A report from the Taxpayers' Alliance highlighted 401 such courses starting this autumn in the UK, which it said cost £40m a year to run.
But the vice-chancellors' organisation Universities UK accused it of a "rag bag of prejudices".
It said courses were over-subscribed and graduates much in demand.
The TaxPayers' Alliance report said the courses "lend the respectability of scholarly qualifications to non-academic subjects".
The training they offered would be better learned on the job, it suggested.
The report had a "top five" of target courses:
- Outdoor adventure with philosophy, at Marjon, the College of St Mark and St John in Plymouth
- Science: fiction and culture, at the University of Glamorgan
- Equestrian psychology, at the Welsh College of Horticulture in Mold, Flintshire
- Fashion buying, at Manchester Metropolitan University
- Golf management, at UHI Millennium Institute, based in Inverness.
Author Peter Cuthbertson said: "Political priorities have led to a never-ending drive to increase the number of students in university.
"As a result, there has been a massive expansion of 'non-degrees' of little or no academic merit.
"The government has failed in its pledge to abolish 'Mickey Mouse' degrees.
"If 'non-courses' were abolished, all the other students could save over £100 on their tuition fees or buy an extra pint of beer a week."
Demand from employers
But Universities UK said the alliance had failed to understand developments in higher education or the labour market.
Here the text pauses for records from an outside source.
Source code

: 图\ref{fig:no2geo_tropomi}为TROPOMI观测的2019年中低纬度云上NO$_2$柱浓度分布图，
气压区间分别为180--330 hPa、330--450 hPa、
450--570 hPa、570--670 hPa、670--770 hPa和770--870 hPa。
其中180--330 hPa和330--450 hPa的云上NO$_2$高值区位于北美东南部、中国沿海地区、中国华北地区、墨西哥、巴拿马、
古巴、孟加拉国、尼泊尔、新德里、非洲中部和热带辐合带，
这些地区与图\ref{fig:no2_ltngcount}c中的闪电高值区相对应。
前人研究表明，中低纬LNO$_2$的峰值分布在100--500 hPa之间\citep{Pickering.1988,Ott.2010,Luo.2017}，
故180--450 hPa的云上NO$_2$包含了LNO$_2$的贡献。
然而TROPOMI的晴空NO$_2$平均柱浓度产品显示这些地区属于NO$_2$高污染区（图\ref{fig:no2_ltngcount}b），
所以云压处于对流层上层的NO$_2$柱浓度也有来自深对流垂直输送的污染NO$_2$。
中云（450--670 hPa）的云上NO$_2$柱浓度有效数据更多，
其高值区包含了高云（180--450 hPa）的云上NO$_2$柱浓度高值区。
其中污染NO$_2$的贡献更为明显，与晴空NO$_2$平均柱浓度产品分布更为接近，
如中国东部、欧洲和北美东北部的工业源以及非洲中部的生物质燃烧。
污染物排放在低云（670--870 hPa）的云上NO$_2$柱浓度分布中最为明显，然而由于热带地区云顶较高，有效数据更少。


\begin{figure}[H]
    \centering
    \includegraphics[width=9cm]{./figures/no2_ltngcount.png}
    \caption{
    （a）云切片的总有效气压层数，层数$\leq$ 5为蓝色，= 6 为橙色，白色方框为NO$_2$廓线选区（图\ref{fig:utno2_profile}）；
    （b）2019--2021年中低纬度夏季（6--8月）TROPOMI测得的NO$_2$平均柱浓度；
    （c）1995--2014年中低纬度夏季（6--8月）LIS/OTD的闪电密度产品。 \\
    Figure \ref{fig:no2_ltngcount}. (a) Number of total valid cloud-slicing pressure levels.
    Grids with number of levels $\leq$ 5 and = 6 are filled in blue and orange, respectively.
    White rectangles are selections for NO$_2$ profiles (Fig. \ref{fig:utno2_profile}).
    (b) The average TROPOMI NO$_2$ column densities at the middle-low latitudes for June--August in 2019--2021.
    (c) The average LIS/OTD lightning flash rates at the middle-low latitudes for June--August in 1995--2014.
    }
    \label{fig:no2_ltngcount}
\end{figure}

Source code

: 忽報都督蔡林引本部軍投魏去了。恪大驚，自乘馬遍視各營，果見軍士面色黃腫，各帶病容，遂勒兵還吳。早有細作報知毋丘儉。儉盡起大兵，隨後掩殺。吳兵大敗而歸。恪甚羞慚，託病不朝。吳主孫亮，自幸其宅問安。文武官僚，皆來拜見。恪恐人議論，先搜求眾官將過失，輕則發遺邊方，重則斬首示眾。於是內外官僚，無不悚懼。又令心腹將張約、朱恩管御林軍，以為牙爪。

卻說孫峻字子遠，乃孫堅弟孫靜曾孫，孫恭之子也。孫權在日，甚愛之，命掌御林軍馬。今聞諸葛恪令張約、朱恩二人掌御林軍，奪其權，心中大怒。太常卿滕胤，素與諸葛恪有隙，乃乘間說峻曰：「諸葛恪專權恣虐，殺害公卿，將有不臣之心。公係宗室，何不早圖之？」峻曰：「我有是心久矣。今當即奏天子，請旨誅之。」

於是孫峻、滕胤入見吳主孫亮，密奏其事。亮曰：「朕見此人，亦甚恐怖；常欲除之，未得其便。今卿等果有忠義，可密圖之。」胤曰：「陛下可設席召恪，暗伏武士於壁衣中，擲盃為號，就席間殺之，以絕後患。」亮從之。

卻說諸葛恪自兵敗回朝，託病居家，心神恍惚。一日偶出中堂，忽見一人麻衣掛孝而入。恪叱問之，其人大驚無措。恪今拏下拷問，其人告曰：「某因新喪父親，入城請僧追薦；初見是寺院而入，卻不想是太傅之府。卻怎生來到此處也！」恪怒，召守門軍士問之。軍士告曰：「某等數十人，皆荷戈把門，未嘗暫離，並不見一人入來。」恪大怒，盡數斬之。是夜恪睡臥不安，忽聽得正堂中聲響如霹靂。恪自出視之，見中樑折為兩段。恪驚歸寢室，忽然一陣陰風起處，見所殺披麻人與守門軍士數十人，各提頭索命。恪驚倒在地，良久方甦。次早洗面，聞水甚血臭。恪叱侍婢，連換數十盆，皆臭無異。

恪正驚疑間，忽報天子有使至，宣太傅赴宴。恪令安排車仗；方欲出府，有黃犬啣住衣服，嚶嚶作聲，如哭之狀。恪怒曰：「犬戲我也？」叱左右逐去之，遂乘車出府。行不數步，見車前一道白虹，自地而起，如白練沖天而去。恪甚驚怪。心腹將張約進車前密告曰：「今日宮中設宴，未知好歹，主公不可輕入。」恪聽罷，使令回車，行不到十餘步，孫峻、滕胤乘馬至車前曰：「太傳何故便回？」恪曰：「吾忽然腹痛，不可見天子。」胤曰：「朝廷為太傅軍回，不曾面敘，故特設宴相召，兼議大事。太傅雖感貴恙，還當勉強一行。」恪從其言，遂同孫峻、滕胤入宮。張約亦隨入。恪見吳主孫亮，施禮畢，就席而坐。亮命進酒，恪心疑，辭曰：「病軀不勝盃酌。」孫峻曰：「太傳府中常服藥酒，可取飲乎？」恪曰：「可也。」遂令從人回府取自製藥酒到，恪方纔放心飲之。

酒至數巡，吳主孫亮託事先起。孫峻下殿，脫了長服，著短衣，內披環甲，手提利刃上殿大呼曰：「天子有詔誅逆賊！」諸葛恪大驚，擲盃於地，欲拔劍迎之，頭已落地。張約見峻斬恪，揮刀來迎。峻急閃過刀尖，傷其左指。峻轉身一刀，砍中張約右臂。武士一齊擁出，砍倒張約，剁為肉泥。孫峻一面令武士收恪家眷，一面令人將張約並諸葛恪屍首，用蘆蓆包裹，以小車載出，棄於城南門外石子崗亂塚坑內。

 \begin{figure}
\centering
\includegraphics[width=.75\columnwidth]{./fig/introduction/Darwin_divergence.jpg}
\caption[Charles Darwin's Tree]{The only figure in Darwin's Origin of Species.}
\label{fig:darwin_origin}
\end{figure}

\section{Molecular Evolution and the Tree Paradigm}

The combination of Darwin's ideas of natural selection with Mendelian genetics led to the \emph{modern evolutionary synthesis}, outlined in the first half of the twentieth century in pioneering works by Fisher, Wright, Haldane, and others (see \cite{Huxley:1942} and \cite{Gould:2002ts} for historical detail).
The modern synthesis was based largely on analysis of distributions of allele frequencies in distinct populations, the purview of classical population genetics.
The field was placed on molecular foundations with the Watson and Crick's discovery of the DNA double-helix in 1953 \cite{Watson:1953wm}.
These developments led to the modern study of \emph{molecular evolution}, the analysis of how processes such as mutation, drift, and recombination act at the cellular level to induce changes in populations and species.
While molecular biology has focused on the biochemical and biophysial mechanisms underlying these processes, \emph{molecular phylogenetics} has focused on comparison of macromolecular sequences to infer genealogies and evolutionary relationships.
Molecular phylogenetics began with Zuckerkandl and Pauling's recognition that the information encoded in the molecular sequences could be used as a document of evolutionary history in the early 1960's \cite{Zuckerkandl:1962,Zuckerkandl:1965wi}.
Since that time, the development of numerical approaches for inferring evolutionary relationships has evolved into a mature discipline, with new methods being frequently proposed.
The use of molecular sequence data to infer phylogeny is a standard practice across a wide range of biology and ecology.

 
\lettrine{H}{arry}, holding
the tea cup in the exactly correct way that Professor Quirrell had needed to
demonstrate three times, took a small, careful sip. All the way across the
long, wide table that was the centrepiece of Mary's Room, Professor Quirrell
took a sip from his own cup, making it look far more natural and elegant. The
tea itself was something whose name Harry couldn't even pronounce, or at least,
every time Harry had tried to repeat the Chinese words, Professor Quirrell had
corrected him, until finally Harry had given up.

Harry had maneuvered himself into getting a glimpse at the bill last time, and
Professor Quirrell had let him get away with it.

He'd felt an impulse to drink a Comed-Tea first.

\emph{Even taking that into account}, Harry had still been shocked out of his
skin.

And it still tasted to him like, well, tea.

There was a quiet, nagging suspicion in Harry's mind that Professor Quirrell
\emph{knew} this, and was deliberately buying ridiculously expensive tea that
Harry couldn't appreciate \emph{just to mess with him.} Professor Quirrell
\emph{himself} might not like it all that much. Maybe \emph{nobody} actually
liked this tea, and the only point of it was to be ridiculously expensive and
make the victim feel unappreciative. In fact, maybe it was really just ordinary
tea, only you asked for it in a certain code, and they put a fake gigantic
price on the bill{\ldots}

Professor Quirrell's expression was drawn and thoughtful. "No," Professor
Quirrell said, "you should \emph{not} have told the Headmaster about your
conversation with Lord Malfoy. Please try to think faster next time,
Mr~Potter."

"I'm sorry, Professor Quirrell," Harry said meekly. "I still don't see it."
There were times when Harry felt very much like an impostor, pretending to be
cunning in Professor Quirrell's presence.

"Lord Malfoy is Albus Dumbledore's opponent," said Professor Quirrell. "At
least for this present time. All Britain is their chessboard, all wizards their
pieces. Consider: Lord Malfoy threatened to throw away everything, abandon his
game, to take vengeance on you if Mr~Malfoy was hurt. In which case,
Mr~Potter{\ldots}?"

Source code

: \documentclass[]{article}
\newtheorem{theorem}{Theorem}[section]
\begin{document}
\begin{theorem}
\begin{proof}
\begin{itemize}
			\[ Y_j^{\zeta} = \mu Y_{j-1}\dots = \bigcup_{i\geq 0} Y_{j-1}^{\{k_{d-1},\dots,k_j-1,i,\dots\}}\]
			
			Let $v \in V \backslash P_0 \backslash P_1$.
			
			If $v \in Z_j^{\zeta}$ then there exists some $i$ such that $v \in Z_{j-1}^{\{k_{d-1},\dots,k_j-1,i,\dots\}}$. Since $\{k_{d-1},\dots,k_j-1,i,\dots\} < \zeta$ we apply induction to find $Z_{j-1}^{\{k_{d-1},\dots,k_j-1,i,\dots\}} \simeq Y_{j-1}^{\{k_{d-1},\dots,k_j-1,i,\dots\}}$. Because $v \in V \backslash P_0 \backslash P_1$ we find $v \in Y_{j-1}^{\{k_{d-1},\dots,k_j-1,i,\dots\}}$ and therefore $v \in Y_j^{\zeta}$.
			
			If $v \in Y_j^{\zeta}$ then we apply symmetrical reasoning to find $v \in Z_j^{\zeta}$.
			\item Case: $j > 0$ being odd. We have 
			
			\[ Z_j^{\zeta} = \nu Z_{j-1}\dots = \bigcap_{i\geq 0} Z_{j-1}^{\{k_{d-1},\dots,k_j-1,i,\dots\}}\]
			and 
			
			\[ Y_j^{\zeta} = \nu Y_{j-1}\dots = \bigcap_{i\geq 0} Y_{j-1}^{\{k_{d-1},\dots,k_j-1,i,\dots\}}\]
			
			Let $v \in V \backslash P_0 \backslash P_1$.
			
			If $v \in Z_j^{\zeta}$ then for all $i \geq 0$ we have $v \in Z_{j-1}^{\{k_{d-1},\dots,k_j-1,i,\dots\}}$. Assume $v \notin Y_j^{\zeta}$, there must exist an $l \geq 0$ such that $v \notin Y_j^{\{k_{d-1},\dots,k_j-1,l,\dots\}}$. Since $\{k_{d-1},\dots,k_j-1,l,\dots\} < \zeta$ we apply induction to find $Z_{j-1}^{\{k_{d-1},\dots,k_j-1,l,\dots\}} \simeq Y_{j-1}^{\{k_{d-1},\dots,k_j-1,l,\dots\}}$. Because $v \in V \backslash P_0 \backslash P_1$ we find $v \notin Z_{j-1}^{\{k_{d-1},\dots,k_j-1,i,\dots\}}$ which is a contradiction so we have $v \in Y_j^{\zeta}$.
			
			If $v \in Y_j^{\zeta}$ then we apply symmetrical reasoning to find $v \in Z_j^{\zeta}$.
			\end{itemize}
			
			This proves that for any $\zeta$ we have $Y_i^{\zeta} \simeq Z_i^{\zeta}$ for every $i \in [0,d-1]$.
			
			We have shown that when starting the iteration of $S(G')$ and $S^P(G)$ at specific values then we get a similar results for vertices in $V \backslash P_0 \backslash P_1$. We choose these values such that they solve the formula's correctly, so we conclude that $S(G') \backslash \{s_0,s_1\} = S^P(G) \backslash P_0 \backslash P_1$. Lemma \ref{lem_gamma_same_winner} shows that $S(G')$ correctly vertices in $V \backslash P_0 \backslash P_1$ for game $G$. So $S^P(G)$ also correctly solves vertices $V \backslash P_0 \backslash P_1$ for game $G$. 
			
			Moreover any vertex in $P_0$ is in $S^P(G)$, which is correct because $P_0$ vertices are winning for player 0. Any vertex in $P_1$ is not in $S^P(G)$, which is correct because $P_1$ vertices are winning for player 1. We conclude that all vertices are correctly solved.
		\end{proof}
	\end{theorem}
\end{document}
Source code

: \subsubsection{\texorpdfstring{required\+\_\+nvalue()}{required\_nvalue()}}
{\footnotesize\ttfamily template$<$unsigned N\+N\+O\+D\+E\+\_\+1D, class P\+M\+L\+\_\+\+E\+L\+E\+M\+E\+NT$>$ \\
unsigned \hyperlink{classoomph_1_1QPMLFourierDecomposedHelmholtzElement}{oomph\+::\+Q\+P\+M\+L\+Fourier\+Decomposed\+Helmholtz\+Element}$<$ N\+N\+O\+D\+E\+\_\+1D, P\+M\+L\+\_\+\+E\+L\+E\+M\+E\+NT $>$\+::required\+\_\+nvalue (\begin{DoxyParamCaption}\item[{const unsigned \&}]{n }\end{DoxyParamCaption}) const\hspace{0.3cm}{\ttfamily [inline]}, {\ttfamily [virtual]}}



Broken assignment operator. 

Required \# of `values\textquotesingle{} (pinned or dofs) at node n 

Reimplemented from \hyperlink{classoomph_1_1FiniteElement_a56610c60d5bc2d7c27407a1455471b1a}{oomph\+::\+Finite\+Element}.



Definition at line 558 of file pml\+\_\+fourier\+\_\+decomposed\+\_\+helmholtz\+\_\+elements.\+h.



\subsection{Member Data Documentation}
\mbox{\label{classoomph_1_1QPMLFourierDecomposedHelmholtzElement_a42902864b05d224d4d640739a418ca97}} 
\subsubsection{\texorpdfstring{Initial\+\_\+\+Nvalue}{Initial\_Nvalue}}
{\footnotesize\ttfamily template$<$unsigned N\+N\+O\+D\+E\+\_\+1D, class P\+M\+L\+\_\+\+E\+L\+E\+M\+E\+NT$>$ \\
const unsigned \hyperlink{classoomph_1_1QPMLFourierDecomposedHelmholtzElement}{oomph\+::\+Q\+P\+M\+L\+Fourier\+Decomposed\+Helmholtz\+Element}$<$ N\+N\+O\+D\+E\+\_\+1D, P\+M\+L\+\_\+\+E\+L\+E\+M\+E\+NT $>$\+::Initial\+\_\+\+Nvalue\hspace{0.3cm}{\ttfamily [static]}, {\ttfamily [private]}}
"Had they done a little more research, they would have found that these so-called 'non-courses' are in fact based on demand from employers and developed in association with them," a spokesman said.
"Graduates on these courses are in demand from employers who are looking for people with specific skills alongside the general skills acquired during a degree such as critical-thinking, team-working, time-management and IT skills - a point lost on the authors of this rag-bag of prejudices and outdated assumptions.
"Students know this - which is why these courses are often over-subscribed and have high employability rates."
He said golf management - one of the courses derided by the alliance - involved business, management and accounting as well as practical experience at golf courses.
"This is academic snobbery, as predictable as it is unfounded."